Conform Into His Image
President Calvin Coolidge invited some people from his hometown to dinner at the White House. Since they did not know how to behave at such an occasion, they thought the best policy would be just to do what the President did. The time came for serving coffee. The President poured his coffee into a saucer. As soon as the home folk saw it, they did the same. The next step for the President was to pour some milk and add a little sugar to the coffee in the saucer. The home folks did the same. They thought for sure that the next step would be for the President to take the saucer with the coffee and begin sipping it. But the President didn't do so. He leaned over, placed the saucer on the floor and called the cat.── Source Unknown.
Children have never been good at listening to their elders, but they have never failed to imitate them. ── James Baldwin.
When the wife of missionary Adoniram Judson told him that a newspaper article likened him to some of the apostles, Judson replied, "I do not want to be like a Paul...or any mere man. I want to be like Christ...I want to follow Him only, copy His teachings, drink in His Spirit, and place my feet in His footprints...Oh, to be more like Christ!" ── Source Unknown.
On a wall near the main entrance to the Alamo in San Antonio, Texas, is a portrait with the following inscription: "James Butler Bonham--no picture of him exists. This portrait is of his nephew, Major James Bonham, deceased, who greatly resembled his uncle. It is placed here by the family that people may know the appearance of the man who died for freedom." No literal portrait of Jesus exists either. But the likeness of the Son who makes us free can be seen in the lives of His true followers. ── Bill Morgan.

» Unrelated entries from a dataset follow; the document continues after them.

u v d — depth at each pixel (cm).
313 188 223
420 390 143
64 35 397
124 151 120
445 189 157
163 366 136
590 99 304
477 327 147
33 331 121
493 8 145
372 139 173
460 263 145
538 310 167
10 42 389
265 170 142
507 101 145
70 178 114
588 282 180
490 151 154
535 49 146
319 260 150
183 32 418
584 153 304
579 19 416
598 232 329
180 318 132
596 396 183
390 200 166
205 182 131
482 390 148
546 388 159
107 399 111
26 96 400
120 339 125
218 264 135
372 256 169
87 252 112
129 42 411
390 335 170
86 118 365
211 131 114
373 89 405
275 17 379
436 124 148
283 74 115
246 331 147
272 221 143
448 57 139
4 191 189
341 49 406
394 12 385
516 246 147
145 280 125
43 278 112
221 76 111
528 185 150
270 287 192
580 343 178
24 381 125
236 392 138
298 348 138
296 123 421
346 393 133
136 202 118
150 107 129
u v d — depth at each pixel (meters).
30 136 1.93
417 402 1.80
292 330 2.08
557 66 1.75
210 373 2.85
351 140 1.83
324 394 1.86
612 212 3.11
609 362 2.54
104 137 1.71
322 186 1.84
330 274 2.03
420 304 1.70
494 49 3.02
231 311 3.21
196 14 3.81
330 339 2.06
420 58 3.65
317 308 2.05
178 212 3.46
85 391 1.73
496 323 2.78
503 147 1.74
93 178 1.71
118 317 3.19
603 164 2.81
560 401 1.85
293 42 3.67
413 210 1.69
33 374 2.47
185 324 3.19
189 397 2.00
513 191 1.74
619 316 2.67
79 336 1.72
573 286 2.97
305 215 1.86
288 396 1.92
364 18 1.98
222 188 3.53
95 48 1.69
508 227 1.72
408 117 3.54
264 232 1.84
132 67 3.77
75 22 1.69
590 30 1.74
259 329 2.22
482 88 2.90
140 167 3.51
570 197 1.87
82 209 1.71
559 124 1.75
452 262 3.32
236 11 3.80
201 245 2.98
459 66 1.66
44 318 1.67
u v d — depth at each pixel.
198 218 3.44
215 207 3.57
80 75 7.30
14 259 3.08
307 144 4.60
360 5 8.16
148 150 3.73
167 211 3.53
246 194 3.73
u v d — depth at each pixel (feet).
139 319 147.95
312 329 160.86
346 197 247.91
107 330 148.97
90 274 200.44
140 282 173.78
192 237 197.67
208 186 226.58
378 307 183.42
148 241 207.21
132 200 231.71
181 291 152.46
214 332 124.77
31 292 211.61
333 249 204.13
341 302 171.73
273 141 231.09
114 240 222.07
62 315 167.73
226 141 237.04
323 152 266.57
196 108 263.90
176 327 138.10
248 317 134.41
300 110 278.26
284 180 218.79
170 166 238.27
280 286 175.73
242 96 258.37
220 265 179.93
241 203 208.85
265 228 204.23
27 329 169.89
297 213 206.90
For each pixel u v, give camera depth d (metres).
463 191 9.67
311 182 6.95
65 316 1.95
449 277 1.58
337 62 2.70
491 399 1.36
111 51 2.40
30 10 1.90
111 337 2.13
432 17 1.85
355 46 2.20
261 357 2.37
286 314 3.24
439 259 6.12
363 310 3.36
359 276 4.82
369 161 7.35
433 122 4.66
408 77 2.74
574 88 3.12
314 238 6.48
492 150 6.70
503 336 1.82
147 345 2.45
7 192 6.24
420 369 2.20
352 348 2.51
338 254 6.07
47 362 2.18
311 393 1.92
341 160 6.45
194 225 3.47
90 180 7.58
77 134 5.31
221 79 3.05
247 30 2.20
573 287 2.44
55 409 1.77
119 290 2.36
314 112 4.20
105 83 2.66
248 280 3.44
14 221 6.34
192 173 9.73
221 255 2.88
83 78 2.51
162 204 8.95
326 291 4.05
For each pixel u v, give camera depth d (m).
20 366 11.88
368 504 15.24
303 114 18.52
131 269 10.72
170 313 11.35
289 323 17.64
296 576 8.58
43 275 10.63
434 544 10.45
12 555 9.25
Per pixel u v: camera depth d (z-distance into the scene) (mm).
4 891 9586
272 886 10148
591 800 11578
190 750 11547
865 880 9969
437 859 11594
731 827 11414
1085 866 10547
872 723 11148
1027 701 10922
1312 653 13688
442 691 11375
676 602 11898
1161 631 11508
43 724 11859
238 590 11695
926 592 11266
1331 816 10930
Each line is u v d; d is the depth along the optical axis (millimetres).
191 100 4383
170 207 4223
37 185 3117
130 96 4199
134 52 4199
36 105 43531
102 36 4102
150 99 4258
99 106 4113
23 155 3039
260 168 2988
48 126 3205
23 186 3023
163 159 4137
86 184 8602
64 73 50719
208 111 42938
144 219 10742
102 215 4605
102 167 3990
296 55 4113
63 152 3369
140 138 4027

In Discipleship Journal, Carole Mayhall tells of a woman who went to a diet center to lose weight. The director took her to a full-length mirror. On it he outlined a figure and told her, "This is what I want you to be like at the end of the program." Days of intense dieting and exercise followed, and every week the woman would stand in front of the mirror, discouraged because her bulging outline didn't fit the director's ideal. But she kept at it, and finally one day she conformed to the longed-for image.── Daily Bread, August 8, 1990.